Pinochle Ph D

Pinochle PhD

The old house on Pittsfield Street in Pennsville, New Jersey, fairly rocked with laughter, reeked of cigarette smoke, resonated with the sounds of cards being slapped onto the kitchen table, and rang with happiness when the family played pinochle. By family I don’t mean the kids. Nor do I mean my father, who never, ever, ever played a game of cards in his lifetime. Rather, my mother, her younger sister, and her two brothers would gather several evenings a week to swap tales, consume pots of coffee and rattle the windows while playing raucous games of pinochle.

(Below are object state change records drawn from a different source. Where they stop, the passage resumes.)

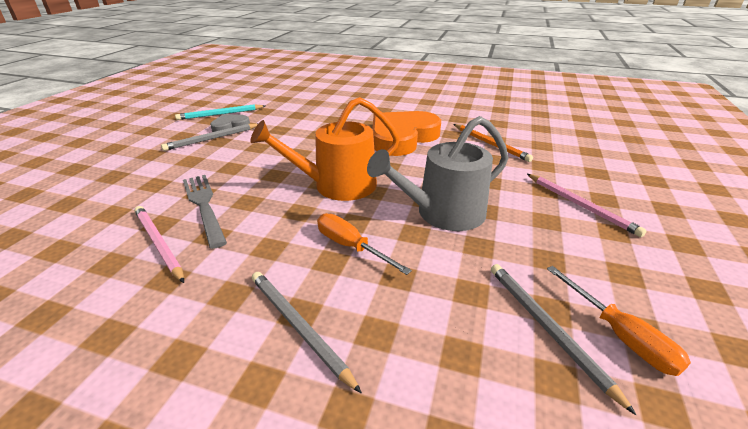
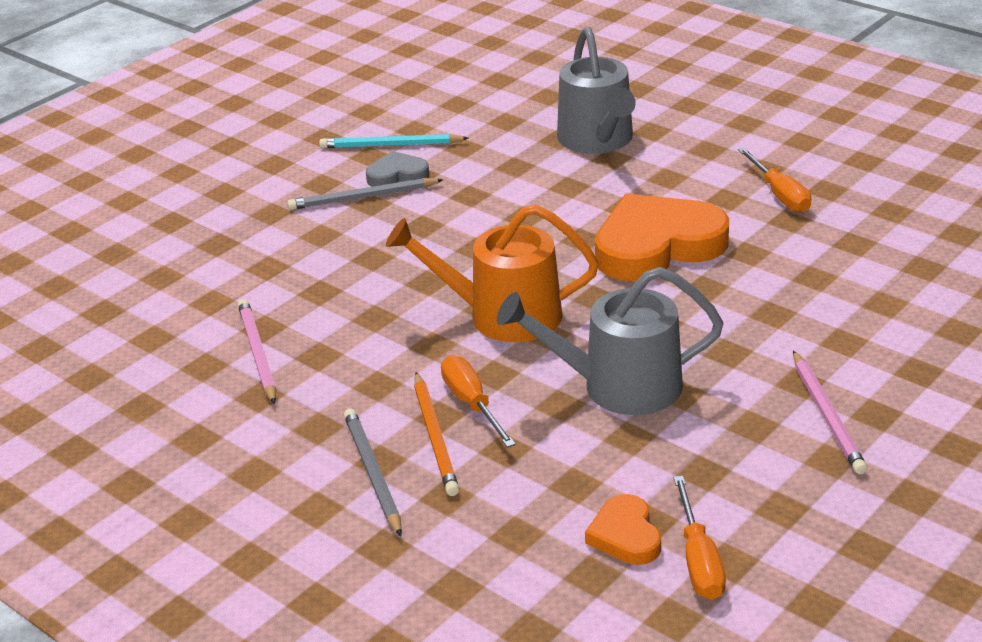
camera: 25 degrees right, 0 degrees up
grey fork [183,175,227,249] -> none
orange pencil [453,124,533,162] -> orange pencil moved to [414,372,459,496]
grey pencil [491,264,636,415] -> orange heart [585,494,661,565]
none -> grey watering can [557,27,636,154]
none -> orange screwdriver [738,148,811,212]

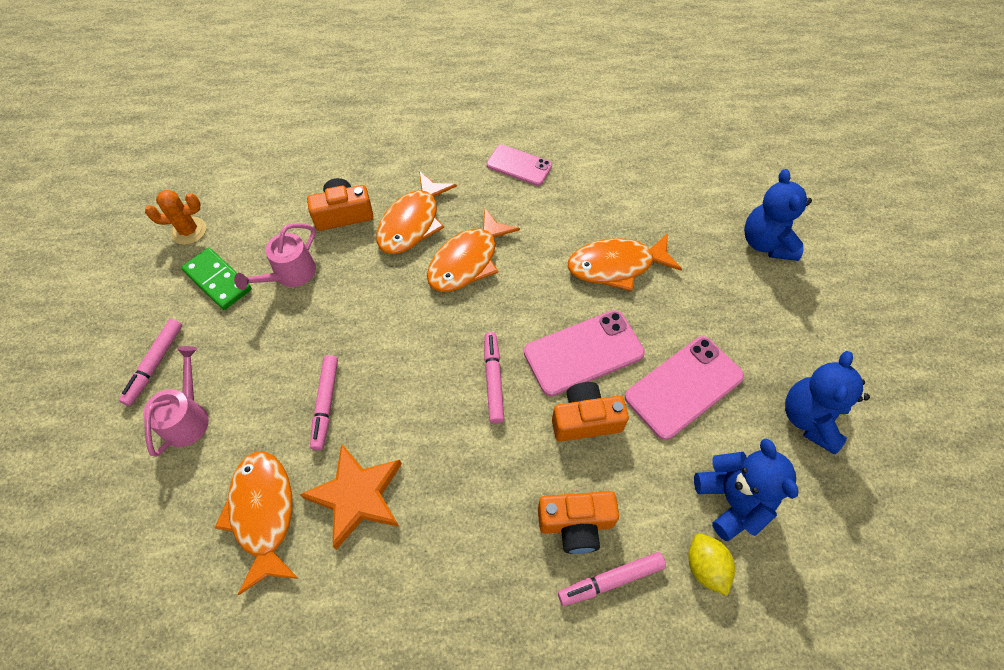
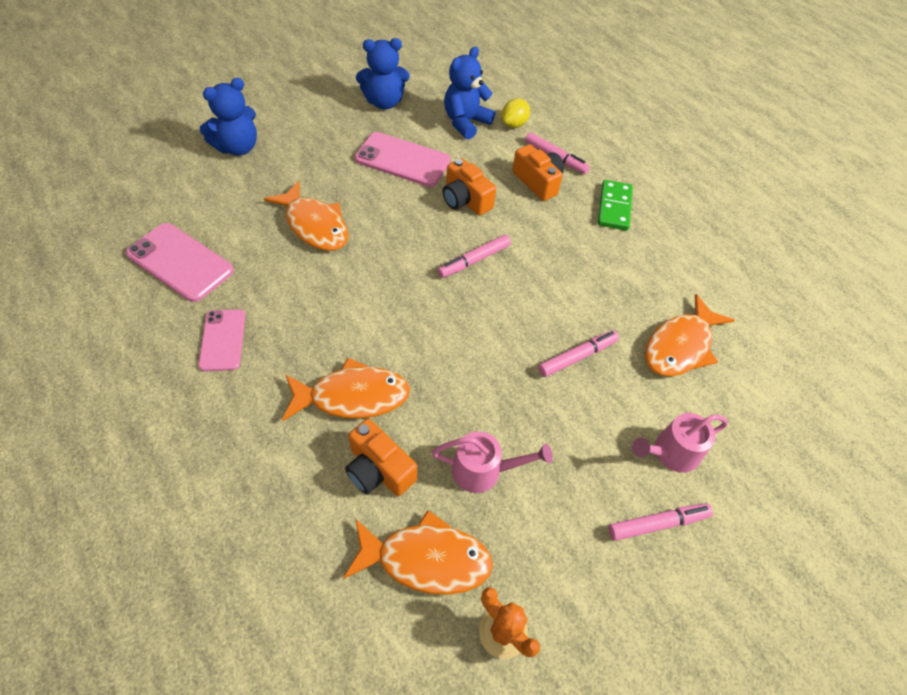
camera: 125 degrees left, 5 degrees down
green domino [181,248,252,310] -> green domino moved to [598,180,633,231]
orange star [299,443,402,550] -> none
orange fish [427,208,520,292] -> orange fish moved to [343,510,493,595]
pink phone [524,310,645,396] -> pink phone moved to [126,223,234,302]

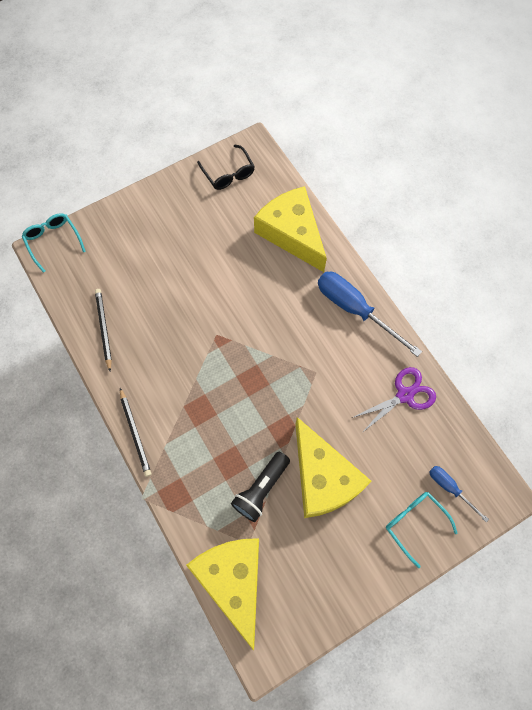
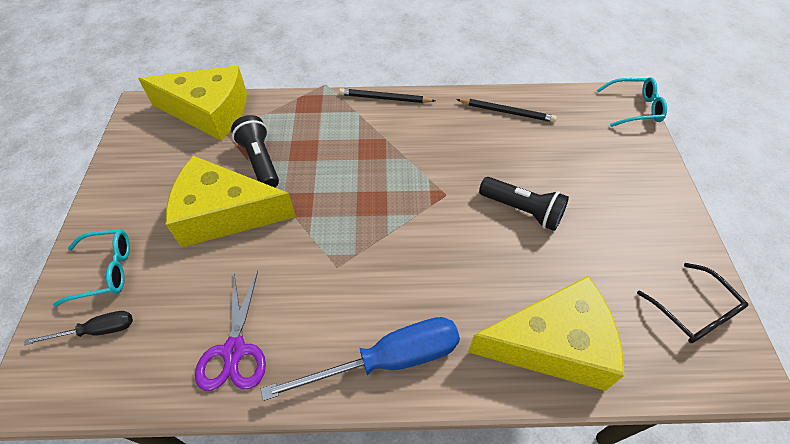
camera: 120 degrees right, 15 degrees down
black glasses [197,145,255,190] -> black glasses turned 120 degrees counterclockwise [637,263,748,343]
blue screwdriver [429,466,489,522] -> black screwdriver [24,311,133,345]
none -> black flashlight [479,177,569,231]

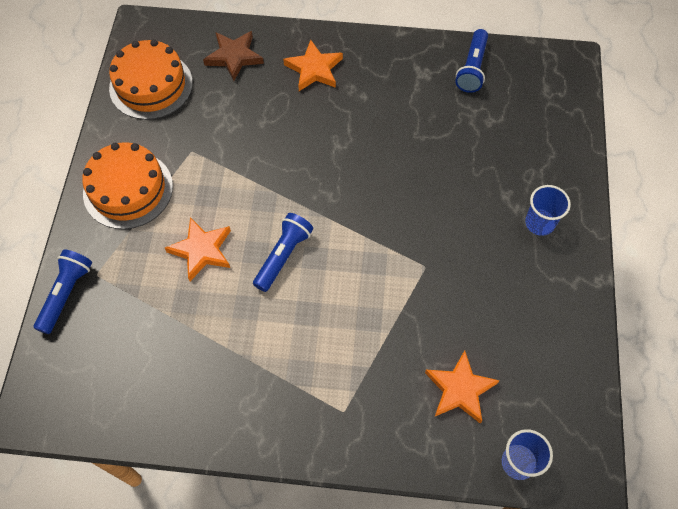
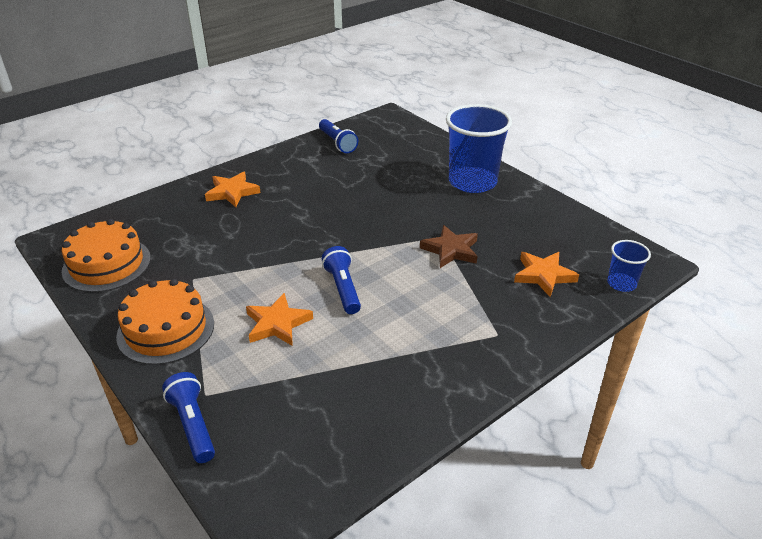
camera: 45 degrees left, 25 degrees down
brown star [203,31,264,81] -> brown star moved to [420,225,478,268]
blue cup [525,185,571,236] -> blue cup [446,104,512,193], size x2.04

I have seldom seen, since those days, any group of people enjoy a table game so much. There was a big old wooden Philco radio standing in one corner of the kitchen that would belt out cowboy tunes by the hour, and those four happy people would laugh and hoot and noisily point out each other’s gaming faults with complete abandon, and celebrate wins with shouts and chair thumpings. There were never any hurt feelings, there was never any anger displayed, and there was lots of laughter. Oh, yes, they did all that while completely enveloped in a cloud of cigarette smoke. It was hard to stay in the kitchen while the card games were going on – simply because I couldn’t breathe! The level of air pollution from those cigarettes probably contributed to the bronchitis I contracted every winter. Despite that, though, I did learn to play pinochle by watching that happy group during the years I was in middle and then high-school. My card playing now is confined to games on the computer. That’s not as much fun as it was while watching my family enjoying those card-playing evenings, but I don’t miss the cigarette smoke! I feel like I earned a PhD in social studies while observing those games in that old house – enjoy life, but stay away from cigarettes!